Act small, think big : la niche n’est qu’une étape.
La niche n’est donc, pour une startup “de croissance”, qu’une première vie de l’entreprise, qui va se servir de ce passage pour gagner en crédibilité, focuser ses efforts de développement, son marketing, ses démarches commerciales pour rapidement devenir numéro 1 de sa niche, et pouvoir ainsi partir à la conquête d’autres marché.
En tant que pro de la création d’entreprise (j’ai décidé de me la péter ce matin), je crois beaucoup plus dans un projet de boite voulant très vite gagner des parts de marché sur une niche puis construire un business plus gros qu’en des porteurs de projets souhaitant tout de suite conquérir le monde entier.
Finalement, c’est bien ça qui fait la différence : une vision ambitieuse et long terme conjuguée à un opérationnel de niche très ancré dans le réel.
Et vous, vous voyez quels avantages et inconvénients au fait de chercher à “nicher” son produit/service ?
21 octobre 2009 at 16:09
A mon avis vous parlez de deux choses différentes.
Pour une *startup* s’attaquer à une niche est une contradiction dans les termes car les startups ont des impératifs financiers (et de leurs investisseurs) qui font qu’elles ne sont intéressantes que si elles s’attaquent à un marché important.
Mais les startups sont une très petite proportion des entreprises créées. Une startup c’est quelque chose de très spécifique justement: une entreprise financée par du capital risque qui cherche à créer ou à modifier un marché très important.
Pour une *entreprise*, au contraire, être sur une niche est fondamental, ou en tous les cas probablement le meilleur moyen de sécuriser et de pérenniser son activité. Mais la logique de niche est l’inverse de celle d’une startup: profitabilité importante et croissance modérée d’un côté, profitabilité faible (voire nulle) au départ et croissance très importante de l’autre.

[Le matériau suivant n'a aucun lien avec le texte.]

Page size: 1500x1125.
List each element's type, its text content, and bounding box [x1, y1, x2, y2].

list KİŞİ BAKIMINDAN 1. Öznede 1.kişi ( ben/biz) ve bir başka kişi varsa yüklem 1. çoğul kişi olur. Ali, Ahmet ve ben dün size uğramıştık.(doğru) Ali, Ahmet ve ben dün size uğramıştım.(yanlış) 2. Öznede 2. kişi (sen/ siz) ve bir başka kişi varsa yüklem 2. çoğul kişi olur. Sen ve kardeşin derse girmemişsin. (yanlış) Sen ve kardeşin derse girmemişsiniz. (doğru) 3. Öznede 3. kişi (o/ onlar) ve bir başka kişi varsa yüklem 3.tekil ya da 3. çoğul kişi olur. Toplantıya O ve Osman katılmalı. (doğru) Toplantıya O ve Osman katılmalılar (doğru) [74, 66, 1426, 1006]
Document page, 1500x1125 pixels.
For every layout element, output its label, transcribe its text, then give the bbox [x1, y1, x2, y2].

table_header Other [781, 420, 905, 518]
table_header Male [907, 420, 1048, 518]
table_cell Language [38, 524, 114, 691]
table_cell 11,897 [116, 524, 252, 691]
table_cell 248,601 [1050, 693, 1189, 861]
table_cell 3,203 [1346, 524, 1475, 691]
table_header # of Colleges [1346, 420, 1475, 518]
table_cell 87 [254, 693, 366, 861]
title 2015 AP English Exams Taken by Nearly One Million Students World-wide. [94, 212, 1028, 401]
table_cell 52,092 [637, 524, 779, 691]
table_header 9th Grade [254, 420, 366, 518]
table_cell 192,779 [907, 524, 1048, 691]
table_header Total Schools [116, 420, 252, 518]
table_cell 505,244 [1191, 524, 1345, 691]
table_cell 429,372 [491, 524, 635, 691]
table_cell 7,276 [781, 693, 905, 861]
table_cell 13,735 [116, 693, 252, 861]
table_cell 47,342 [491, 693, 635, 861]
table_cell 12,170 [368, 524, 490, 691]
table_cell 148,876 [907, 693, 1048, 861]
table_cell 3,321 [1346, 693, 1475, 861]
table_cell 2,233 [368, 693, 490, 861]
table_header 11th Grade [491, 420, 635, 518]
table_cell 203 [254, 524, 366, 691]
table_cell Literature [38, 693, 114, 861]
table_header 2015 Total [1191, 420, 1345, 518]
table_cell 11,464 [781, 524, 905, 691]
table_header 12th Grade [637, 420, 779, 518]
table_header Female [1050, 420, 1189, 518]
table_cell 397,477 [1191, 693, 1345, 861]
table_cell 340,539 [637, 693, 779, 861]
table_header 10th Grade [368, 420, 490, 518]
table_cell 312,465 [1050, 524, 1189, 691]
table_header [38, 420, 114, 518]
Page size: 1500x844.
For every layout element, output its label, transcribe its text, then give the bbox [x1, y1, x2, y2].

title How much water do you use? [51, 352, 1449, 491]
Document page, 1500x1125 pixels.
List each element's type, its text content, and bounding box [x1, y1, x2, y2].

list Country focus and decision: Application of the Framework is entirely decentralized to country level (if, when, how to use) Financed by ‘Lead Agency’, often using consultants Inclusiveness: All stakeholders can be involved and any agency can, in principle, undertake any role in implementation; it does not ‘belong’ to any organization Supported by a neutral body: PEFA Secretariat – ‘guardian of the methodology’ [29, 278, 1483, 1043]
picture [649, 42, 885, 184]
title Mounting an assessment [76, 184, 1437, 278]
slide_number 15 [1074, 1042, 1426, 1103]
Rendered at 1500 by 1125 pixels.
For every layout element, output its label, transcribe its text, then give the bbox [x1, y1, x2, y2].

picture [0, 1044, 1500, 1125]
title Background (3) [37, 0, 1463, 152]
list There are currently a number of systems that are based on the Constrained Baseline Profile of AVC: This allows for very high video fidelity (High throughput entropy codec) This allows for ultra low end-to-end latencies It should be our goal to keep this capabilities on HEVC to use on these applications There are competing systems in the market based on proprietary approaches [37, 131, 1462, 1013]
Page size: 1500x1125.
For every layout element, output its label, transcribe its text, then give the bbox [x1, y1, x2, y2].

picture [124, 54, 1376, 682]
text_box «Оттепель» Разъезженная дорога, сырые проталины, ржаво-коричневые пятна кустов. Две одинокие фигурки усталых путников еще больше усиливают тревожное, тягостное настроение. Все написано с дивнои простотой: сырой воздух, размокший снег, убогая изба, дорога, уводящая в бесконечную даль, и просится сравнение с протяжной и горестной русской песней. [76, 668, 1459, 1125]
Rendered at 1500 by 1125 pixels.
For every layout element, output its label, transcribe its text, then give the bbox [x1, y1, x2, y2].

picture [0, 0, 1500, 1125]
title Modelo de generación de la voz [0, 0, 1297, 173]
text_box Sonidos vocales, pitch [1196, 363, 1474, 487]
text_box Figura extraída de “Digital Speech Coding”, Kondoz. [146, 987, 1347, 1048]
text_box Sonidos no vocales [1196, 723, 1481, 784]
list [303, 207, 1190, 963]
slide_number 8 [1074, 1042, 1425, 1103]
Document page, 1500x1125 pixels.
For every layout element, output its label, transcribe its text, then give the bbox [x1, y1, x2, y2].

L’intersection entre les deux (et ce qui fait que selon moi c’est un faux débat) c’est que, à y bien regarder, toute startup a commencé par une niche, des early adopters qui permettent de raffiner le produit, voire de valider le business model (ou le revenue model en tous les cas), de faire du bouche à oreille, etc. et de servir de point de départ pour partir à la conquête du monde. L’exemple type est Facebook, qui pendant très longtemps était restreint aux étudiants d’un certain nombre d’universités. Aujourd’hui Foursquare, pas disponible à Paris (ARGH!). Mais même Google jusqu’au début des années 2000 était un site d’early adopters, et on sait le rôle que le bouche à oreille a joué dans sa croissance.
Donc très souvent (toujours?) il faut que les startups adoptent une activité de niche, au moins au début.
23 octobre 2009 at 8:50
La niche est effectivement pratique au début pour la start-up, mais attention au revenu moyen annuel par client ! Qui dit start-up dit part de marché à conquérir. Qui dit niche dit petit marché. Qui dit petite part d’un petit marché doit dire (assez rapidement) gros « panier moyen » sans quoi la rentabilité n’est pas acquise.